*WORK TO COMPLETE*
The expected output is the first line of the data below and every line after it, up to and including the line containing "35: (448, 241, 0.58)", each reproduced exactly.

*Stored data*
..............................
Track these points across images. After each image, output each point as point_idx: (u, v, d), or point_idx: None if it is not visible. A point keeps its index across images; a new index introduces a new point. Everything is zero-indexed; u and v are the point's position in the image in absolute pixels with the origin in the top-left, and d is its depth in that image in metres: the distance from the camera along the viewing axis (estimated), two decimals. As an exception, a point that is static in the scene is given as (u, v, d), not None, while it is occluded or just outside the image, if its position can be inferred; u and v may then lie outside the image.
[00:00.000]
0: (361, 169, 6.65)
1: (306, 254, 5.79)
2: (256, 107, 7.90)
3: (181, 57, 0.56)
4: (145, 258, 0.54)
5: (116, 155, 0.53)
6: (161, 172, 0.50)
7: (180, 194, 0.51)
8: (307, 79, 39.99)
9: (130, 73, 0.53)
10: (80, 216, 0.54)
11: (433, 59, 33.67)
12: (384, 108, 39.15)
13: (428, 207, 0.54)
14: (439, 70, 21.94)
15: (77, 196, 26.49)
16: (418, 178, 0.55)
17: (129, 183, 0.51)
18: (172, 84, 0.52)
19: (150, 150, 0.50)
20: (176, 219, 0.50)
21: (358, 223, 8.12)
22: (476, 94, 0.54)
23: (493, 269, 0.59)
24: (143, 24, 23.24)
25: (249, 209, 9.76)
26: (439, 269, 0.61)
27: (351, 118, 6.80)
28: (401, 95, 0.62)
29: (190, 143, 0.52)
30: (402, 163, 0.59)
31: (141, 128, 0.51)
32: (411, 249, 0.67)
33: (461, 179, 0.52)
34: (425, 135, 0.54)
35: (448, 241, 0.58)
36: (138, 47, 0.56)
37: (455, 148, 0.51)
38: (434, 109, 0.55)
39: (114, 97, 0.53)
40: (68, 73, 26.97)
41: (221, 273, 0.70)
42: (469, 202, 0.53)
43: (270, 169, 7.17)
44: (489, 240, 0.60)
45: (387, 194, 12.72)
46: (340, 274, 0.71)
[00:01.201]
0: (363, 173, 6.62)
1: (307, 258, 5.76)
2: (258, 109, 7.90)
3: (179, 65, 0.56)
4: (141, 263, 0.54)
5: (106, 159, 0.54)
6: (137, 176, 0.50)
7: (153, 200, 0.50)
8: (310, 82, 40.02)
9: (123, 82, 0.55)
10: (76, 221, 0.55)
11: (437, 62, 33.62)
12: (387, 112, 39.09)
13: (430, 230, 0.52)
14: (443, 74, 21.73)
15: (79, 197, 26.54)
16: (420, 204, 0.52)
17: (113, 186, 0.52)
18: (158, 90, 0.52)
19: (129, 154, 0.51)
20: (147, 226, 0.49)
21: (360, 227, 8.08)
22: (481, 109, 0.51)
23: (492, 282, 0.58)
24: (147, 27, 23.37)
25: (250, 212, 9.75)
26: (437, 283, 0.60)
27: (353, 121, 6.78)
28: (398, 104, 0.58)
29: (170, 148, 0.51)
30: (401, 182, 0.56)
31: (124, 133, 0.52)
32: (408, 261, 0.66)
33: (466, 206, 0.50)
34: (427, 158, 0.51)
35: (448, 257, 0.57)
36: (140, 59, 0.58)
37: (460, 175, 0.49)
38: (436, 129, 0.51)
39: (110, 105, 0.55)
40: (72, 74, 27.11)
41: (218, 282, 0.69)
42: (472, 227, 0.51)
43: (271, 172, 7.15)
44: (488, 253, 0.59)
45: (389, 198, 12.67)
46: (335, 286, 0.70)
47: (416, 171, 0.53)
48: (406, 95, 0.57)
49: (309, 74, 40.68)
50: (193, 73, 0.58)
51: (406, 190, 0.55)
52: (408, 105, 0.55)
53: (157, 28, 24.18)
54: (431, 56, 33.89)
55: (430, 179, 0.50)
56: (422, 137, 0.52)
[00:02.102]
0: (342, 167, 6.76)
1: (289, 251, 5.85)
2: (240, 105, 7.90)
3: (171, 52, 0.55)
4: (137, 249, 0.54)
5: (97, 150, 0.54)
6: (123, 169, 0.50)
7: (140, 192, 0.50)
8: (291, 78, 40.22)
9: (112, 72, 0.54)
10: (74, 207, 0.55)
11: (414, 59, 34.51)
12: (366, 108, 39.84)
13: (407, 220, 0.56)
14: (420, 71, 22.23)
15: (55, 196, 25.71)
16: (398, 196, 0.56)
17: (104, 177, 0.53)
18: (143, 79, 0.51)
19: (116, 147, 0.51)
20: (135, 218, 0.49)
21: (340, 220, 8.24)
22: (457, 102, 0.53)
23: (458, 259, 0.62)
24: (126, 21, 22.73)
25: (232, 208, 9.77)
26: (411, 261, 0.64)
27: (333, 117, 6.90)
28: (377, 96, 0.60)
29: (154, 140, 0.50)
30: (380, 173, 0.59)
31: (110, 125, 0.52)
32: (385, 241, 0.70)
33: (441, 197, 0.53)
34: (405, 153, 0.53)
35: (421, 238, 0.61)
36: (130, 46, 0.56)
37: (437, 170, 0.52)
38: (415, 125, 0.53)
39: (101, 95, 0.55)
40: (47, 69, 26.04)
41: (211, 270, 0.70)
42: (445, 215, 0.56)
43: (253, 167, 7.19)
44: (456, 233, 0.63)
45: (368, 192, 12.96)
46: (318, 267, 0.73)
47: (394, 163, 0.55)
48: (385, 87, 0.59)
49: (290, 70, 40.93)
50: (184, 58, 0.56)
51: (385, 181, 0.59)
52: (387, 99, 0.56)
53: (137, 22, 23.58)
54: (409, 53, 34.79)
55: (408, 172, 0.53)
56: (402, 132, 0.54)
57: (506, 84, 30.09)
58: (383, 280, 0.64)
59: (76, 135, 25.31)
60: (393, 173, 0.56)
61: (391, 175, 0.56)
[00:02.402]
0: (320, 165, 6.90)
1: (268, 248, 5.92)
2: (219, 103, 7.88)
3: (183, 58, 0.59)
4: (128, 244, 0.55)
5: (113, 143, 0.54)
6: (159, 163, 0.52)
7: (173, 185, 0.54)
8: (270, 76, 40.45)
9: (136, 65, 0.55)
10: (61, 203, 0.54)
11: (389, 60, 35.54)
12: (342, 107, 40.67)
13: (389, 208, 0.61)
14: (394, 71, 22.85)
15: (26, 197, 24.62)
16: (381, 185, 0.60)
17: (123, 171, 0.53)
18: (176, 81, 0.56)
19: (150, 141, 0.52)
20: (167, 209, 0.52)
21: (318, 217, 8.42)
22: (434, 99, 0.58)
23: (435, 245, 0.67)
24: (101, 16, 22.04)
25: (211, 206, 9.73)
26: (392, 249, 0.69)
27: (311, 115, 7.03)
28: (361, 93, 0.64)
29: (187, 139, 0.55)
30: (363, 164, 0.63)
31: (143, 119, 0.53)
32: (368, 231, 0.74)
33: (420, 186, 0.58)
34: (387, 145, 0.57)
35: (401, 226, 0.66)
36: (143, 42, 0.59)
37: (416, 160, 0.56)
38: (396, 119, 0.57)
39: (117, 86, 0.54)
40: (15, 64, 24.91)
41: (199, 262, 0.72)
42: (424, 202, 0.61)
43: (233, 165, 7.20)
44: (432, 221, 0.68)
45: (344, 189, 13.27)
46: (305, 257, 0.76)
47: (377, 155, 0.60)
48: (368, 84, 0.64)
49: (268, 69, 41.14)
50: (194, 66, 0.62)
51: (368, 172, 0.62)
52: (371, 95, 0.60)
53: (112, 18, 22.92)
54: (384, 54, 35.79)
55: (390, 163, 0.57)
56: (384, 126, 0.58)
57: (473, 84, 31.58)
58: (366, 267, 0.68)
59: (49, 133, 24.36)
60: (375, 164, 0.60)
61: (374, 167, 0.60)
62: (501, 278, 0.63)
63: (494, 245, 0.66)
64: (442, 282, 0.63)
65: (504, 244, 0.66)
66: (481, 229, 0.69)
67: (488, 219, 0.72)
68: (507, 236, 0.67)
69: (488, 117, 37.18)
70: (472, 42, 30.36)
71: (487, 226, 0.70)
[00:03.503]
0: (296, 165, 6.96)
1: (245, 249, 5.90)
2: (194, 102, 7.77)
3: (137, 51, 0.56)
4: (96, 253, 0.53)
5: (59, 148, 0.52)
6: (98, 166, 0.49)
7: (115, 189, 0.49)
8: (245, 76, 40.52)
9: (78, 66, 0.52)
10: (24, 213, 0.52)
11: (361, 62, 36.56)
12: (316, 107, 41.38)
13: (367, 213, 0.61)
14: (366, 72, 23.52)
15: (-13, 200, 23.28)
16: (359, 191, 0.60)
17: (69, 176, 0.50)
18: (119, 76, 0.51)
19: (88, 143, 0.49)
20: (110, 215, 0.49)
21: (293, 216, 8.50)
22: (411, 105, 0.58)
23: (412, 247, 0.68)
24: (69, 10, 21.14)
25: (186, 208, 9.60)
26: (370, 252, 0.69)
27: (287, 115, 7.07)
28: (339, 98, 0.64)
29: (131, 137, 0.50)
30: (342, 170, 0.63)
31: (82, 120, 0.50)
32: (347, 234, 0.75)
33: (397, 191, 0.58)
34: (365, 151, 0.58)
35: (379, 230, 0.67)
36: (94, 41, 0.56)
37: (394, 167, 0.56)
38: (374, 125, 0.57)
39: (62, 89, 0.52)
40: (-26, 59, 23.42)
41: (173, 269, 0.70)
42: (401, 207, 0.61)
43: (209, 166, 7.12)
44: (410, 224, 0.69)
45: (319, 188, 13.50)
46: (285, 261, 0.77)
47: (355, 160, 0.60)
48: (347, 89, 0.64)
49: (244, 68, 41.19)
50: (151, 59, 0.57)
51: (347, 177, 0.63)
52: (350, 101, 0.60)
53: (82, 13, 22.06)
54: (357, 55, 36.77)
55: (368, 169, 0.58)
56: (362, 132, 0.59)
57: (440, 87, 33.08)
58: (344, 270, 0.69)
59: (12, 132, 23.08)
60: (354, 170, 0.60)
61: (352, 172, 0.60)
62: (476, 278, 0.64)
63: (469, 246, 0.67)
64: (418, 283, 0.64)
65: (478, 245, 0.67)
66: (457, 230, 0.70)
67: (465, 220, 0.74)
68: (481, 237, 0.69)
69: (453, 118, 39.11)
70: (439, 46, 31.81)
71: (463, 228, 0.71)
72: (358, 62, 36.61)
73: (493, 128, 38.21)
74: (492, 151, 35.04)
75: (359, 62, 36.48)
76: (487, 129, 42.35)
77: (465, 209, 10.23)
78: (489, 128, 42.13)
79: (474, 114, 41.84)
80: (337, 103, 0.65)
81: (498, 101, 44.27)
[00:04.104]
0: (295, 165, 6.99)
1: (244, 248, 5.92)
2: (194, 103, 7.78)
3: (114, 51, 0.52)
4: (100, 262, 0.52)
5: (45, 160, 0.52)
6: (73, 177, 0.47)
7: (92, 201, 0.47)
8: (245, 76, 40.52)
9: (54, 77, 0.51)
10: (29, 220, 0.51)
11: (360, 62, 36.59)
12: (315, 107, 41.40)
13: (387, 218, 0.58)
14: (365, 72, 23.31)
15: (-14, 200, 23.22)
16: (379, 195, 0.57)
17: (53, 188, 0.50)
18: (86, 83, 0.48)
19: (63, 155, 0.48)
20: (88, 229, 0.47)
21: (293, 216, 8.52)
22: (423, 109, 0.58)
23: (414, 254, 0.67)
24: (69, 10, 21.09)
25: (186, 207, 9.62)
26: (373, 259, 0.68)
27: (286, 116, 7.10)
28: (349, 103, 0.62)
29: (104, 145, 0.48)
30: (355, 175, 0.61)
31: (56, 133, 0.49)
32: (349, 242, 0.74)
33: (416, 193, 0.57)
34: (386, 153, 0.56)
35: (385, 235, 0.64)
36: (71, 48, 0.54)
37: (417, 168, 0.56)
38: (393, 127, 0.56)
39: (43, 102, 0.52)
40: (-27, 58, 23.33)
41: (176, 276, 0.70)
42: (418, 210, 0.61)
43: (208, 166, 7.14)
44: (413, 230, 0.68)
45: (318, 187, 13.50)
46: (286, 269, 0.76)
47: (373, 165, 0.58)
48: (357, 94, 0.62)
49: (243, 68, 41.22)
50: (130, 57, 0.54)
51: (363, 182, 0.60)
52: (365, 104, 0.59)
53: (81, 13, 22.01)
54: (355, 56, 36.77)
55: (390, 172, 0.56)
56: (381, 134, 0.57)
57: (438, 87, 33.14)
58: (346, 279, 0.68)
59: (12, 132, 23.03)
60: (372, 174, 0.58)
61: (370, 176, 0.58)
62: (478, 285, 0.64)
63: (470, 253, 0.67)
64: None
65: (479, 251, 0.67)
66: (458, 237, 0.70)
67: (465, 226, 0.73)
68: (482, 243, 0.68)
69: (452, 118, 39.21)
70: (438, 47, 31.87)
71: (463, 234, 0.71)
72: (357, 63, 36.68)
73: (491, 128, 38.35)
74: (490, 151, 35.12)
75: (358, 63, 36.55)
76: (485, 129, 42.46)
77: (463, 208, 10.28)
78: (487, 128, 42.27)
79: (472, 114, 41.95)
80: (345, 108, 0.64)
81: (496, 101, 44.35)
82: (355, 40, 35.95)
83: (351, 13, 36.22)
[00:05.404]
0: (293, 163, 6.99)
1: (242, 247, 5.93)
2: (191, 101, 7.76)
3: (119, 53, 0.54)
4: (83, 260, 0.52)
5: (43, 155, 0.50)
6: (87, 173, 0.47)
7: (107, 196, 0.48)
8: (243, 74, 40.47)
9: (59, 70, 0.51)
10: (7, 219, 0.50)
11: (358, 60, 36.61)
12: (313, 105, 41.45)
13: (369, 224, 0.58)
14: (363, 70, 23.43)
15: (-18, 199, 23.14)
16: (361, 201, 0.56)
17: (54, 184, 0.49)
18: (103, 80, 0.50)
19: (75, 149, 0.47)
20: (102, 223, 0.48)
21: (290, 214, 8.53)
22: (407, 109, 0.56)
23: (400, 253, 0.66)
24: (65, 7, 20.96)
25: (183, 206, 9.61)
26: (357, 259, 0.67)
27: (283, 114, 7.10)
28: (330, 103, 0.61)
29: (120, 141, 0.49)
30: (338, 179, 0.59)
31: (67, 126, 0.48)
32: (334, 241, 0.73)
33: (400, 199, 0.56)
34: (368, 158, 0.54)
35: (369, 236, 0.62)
..............................
*RESPONSE AREA*
Track these points across images. After each image, output each point as point_idx: (u, v, d), or point_idx: None if it is not visible. A point keeps its index across images; a new index introduces a new point. Everything is zero-indexed; u and v are the point's position in the image in absolute pixels with the origin in the top-left, and d is its depth in that image in metres: the distance from the camera along the viewing axis (estimated), two decimals. As an exception, a point that is static in the scene is given as (u, v, d), not None, while it is occluded or just outside the image, if its position can be inferred; u and v may then lie outside the image.
[00:00.000]
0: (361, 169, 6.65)
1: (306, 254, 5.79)
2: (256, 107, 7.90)
3: (181, 57, 0.56)
4: (145, 258, 0.54)
5: (116, 155, 0.53)
6: (161, 172, 0.50)
7: (180, 194, 0.51)
8: (307, 79, 39.99)
9: (130, 73, 0.53)
10: (80, 216, 0.54)
11: (433, 59, 33.67)
12: (384, 108, 39.15)
13: (428, 207, 0.54)
14: (439, 70, 21.94)
15: (77, 196, 26.49)
16: (418, 178, 0.55)
17: (129, 183, 0.51)
18: (172, 84, 0.52)
19: (150, 150, 0.50)
20: (176, 219, 0.50)
21: (358, 223, 8.12)
22: (476, 94, 0.54)
23: (493, 269, 0.59)
24: (143, 24, 23.24)
25: (249, 209, 9.76)
26: (439, 269, 0.61)
27: (351, 118, 6.80)
28: (401, 95, 0.62)
29: (190, 143, 0.52)
30: (402, 163, 0.59)
31: (141, 128, 0.51)
32: (411, 249, 0.67)
33: (461, 179, 0.52)
34: (425, 135, 0.54)
35: (448, 241, 0.58)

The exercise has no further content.